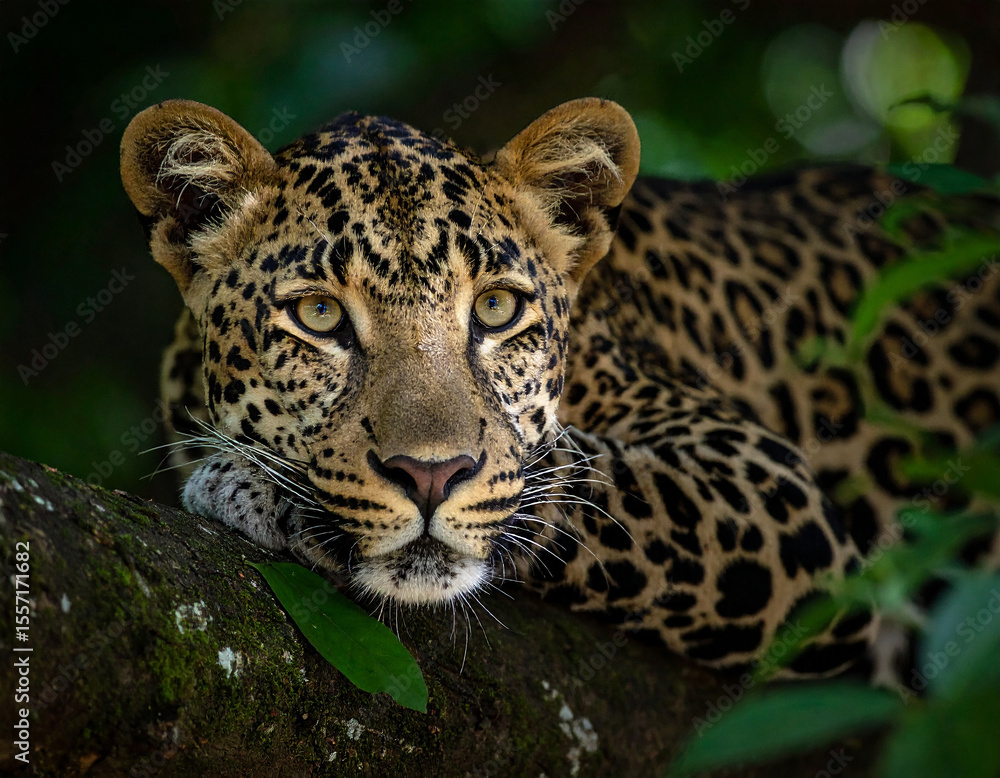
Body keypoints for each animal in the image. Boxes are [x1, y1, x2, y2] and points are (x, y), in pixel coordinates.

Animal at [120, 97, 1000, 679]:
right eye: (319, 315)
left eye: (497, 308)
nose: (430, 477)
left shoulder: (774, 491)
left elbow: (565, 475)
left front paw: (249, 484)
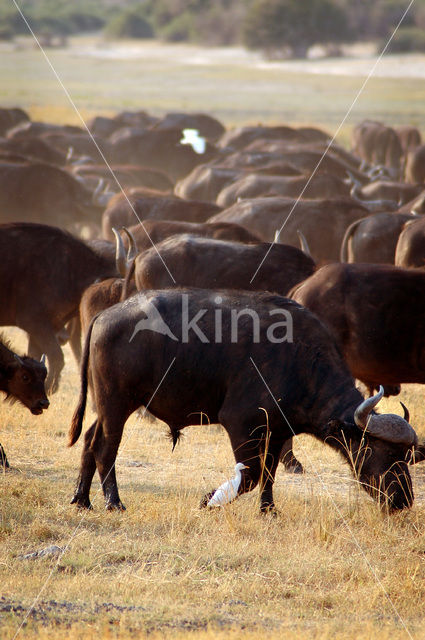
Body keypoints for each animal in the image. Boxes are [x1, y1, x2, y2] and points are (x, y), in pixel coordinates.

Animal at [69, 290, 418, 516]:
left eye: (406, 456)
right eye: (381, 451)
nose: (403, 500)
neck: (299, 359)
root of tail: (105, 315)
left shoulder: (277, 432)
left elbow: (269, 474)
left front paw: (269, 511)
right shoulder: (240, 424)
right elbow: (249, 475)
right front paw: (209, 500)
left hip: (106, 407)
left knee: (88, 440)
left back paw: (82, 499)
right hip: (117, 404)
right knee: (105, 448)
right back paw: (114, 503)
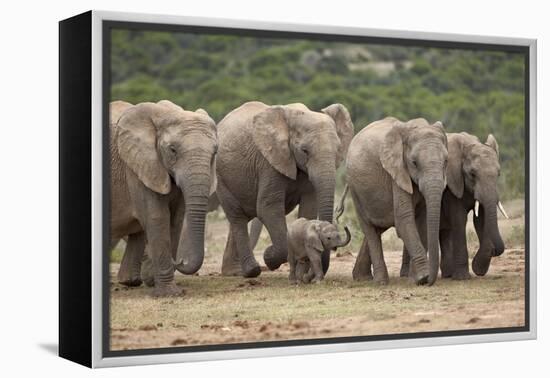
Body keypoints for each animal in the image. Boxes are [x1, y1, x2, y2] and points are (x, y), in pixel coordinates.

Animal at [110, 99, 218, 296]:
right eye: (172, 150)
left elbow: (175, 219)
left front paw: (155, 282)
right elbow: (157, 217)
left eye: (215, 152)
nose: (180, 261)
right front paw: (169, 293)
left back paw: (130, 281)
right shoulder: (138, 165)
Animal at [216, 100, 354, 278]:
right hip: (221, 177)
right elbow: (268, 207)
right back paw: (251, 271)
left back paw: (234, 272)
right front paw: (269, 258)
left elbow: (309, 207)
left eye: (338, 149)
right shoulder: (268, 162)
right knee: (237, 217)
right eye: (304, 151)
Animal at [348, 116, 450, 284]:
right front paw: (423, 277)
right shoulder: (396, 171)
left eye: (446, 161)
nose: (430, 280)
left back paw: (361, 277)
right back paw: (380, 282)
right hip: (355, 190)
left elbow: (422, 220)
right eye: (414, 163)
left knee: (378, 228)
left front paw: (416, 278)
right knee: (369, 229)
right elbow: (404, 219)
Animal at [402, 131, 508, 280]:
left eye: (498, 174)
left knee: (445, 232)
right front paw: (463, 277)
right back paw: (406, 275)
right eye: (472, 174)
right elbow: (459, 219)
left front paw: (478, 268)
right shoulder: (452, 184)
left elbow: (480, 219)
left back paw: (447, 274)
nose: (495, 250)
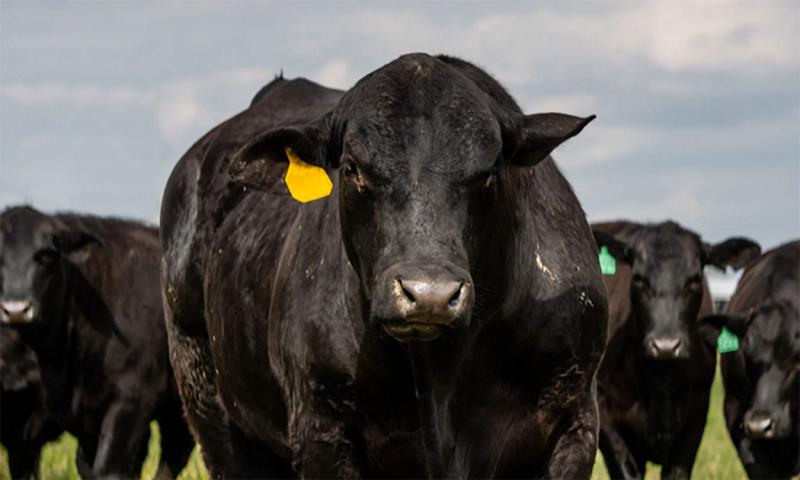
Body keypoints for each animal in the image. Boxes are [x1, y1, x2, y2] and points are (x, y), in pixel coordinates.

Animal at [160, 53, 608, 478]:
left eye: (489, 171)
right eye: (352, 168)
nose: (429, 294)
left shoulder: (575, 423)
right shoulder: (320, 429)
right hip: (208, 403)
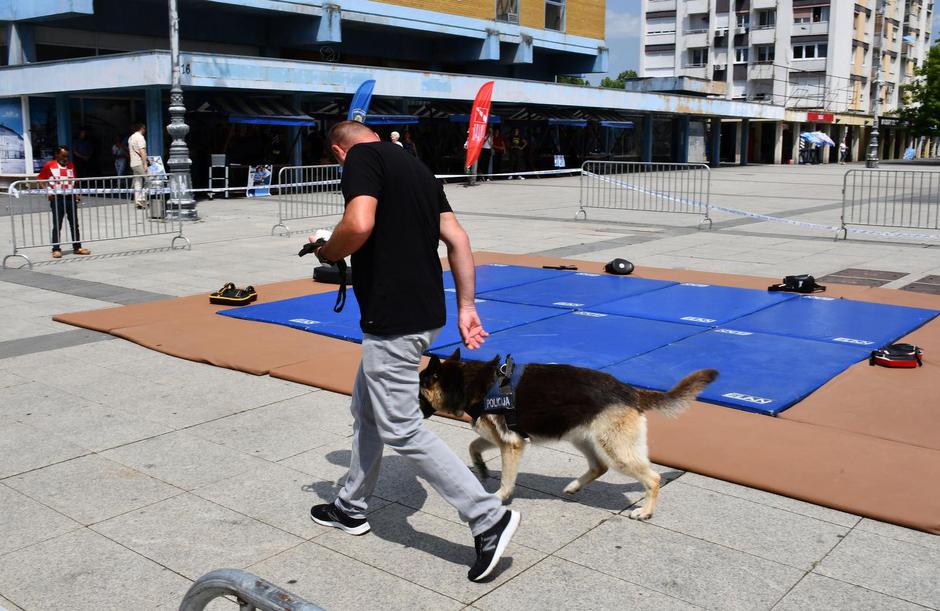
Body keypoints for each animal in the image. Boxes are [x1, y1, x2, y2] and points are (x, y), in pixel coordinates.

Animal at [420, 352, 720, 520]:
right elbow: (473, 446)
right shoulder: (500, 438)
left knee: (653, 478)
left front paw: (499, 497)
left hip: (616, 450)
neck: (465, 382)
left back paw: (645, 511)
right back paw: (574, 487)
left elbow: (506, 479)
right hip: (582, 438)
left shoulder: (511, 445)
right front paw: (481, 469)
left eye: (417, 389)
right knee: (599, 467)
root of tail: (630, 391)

++++++++++

## How to complete this task:
Every line of the listing that holds "shoulder" should be found and copied.

## Answer area:
left shoulder: (774, 491)
left shoulder: (277, 432)
right shoulder: (240, 424)
right shoulder: (138, 165)
right shoulder: (268, 162)
right shoulder: (396, 171)
right shoulder: (452, 184)
left shoulder: (575, 423)
right shoulder: (320, 429)
right shoulder: (500, 438)
left shoulder: (511, 445)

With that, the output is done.